Though he's steeped in jazz dance as a performer, Carter says the new work comes out of a "ballet aesthetic, but there's a lot of jazz and modern dance in it. Plus it has athletic runs and gestural movements."
And "it's a little silly," he says. When he set the piece on them, "the dancers were laughing."
The concert came out of the company's Summer Intensive workshop in Tucson, where Carter was a guest instructor. Twenty dancers, including several ADP pros as well as advanced students, have been spending the last three weeks in daylong classes of ballet, jazz and modern dance.
At the concerts this Friday and Saturday night, the ad hoc pickup troupe will perform in the round in the studio.
Carter's dance is one of four new works on the one-hour program, each composed by one of the workshop teachers – and each danced by all 20 dancers.
Ashley Bowman and Claire Hancock, co-artistic directors of Artifact, have each choreographed a piece, and so has a second guest artist, José de la Cruz, a New York dancer and teacher known for his hip-hop and street style classes at the Broadway Dance Center.
All four of their dances reflect, to a degree, the Artifact aesthetic.

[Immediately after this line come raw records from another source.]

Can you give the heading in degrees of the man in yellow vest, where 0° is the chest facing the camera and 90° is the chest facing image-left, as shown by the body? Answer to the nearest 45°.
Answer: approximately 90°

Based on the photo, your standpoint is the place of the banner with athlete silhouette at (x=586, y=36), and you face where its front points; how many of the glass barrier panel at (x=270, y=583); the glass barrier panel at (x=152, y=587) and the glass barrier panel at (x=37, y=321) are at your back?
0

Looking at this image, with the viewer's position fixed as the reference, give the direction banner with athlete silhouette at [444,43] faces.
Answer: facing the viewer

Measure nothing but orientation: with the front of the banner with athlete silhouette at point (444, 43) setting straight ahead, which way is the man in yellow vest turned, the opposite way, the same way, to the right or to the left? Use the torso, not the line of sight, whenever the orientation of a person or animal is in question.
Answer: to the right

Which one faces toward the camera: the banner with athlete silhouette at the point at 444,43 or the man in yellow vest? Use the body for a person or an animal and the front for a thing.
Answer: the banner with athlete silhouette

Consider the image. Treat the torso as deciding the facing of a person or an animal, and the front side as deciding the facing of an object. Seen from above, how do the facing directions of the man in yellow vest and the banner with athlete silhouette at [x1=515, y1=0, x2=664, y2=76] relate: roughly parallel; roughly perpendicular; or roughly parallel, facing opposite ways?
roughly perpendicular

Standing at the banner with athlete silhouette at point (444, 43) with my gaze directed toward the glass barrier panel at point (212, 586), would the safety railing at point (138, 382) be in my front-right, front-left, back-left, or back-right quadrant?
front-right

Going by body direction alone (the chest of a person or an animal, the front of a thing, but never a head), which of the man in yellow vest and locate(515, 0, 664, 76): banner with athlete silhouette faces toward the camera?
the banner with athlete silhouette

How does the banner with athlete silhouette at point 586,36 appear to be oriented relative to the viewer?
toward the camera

"The way we're defining dance," Hancock says, "is that it's a fusion of three forms: ballet, modern and jazz. That's our movement language. That's what contemporary dance is: a hybrid of forms."
Each of the choreographers was assigned a classical composer, and the concert will be a "fun sampler of their music," Hancock says, set to recorded music, a rarity for a company that nearly always dances to live music.

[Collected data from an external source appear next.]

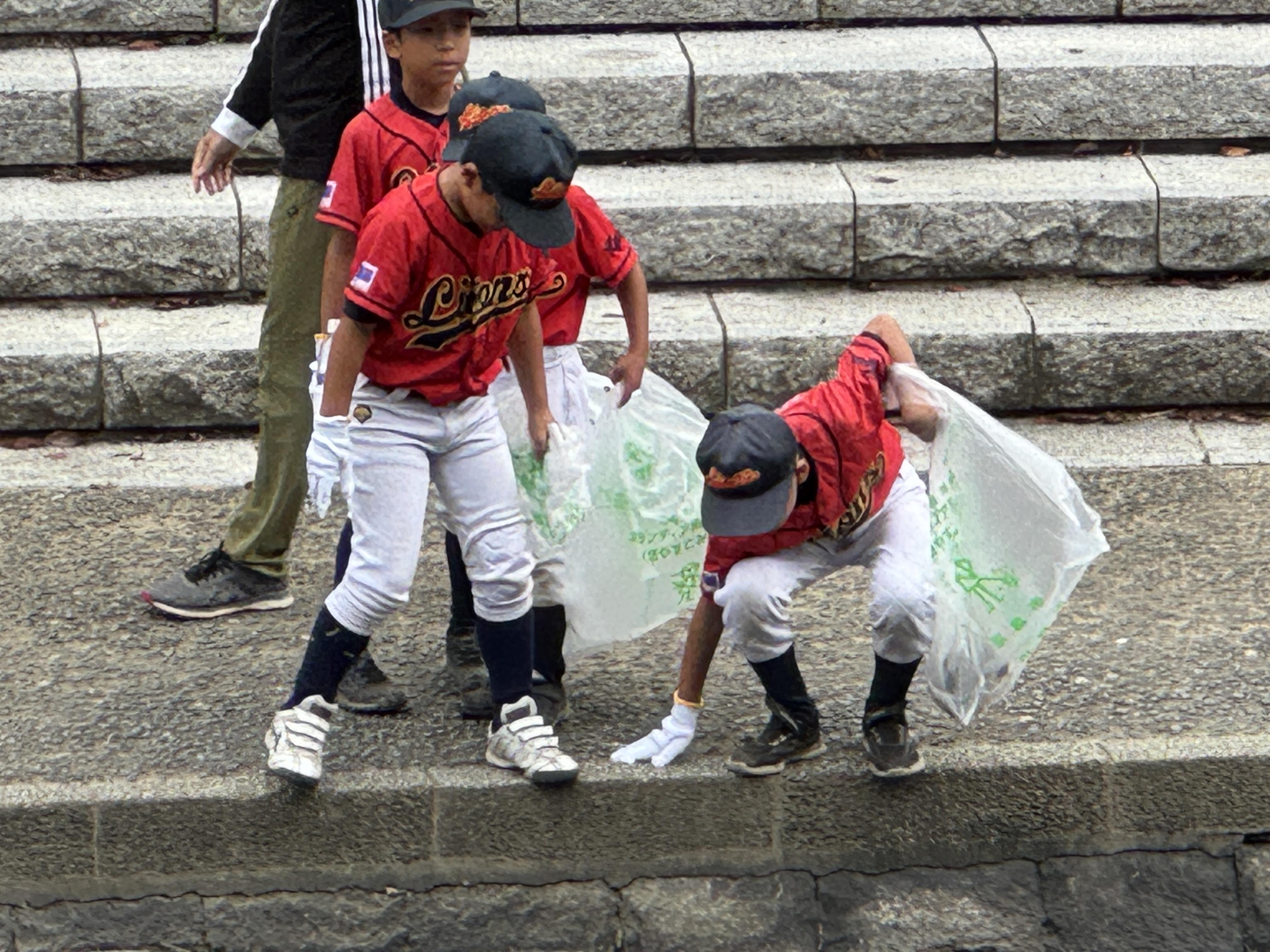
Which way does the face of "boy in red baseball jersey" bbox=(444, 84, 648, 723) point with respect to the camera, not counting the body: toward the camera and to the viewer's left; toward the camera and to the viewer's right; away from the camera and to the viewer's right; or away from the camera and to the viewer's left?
toward the camera and to the viewer's left

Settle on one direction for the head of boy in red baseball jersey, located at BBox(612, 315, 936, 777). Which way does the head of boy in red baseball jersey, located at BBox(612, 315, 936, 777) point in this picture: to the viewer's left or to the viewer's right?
to the viewer's left

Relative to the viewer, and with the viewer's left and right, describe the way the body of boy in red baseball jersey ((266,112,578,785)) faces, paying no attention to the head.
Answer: facing the viewer and to the right of the viewer

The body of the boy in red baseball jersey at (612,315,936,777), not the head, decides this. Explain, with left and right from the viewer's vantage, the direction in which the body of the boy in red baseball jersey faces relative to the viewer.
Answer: facing the viewer and to the left of the viewer

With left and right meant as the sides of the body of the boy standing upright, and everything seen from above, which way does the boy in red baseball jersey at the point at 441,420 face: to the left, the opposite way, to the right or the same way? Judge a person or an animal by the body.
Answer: the same way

Hancock's is Scarlatti, an 18th century Italian composer who worked in Spain. Her piece "is a Spanish dance, gypsy-like, with grounded, ferocious movement and a lot of rhythm," she says. "It's maybe a little more balletic, but with the rhythms of jazz and the groundedness of modern."

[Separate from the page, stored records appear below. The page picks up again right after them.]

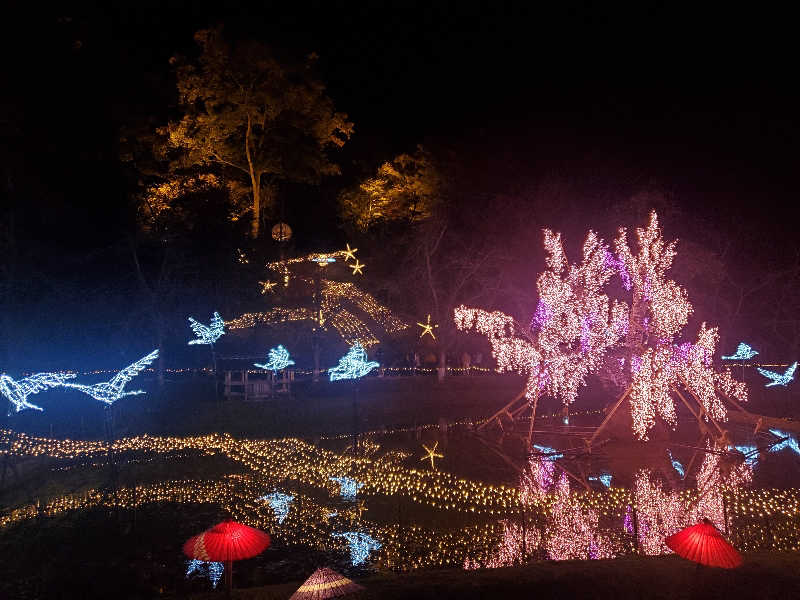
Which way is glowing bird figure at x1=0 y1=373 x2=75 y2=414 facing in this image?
to the viewer's right
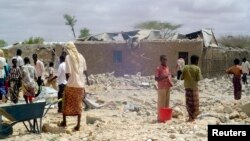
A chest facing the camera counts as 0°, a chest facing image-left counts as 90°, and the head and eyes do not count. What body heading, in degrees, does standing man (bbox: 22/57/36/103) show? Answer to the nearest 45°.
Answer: approximately 180°

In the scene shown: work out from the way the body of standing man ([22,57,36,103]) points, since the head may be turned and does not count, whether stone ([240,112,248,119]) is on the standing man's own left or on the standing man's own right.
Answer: on the standing man's own right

Bowman, who got Shostakovich, made a "darker piece," Hancock says. "It's a little more personal."
De la Cruz's dance, set to Bach's "Air (on the Six String"), also takes on a serious subject.
"It's inspired by ideas about slavery, about being confined and bound in this body."
Like the dancers, Hancock finds Carter's piece funny.
"It's inspired by courtly dance. The dancers put on airs and the women give sidelong glances to the men."
Carter has worked with Artifact before and the company already has two of his pieces in its repertory. He was an undergrad at UA Dance when Bowman and Hancock were in the master's program, and the trio worked together then on several projects, including Carter's RED concert and Bowman and Hancock's master's concert, which evolved into the Artifact company.
"Josh has a great way of working with dancers," Hancock says. "And he's got a great career. He's getting a name for himself as a choreographer."
Logan Moon Penisten, one of the dancers, may also be presenting a new work of his own choreography. An Artifact dancer who shone in the troupe's Grand Parlor concert this spring, Penisten also performed this summer in Tales of the Jazz Age, a collaboration between The Rogue Theatre and Artifact. Two other company dancers performing in the showcase concert, Bo Brinton and Daniel Diaz, also danced in that mélange of dance and theater.
The other showcase performers include a dancer in the joint Alvin-Ailey/Fordham University program in New York, three students from Europe, a dancer in the joint Alvin-Ailey/Fordham University program in New York, some UA Dance majors and other locals, including five dancers from the respected Ballet Continental in Green Valley.
Hancock said she and Bowman were so pleased with the abilities of the students that they have invited them to join a new secondary company, ADP II, which will launch this fall.
"We can't believe in only 15 or 16 days they learned so much," Hancock says.
With the concert to be performed at a fast pace, these dancers will wear basic black dance togs throughout, leotards and tights for the women, shirts and pants for the men.
"It will be a short and sweet show," Hancock says. "Listening to classical music is a point of departure for fun stuff."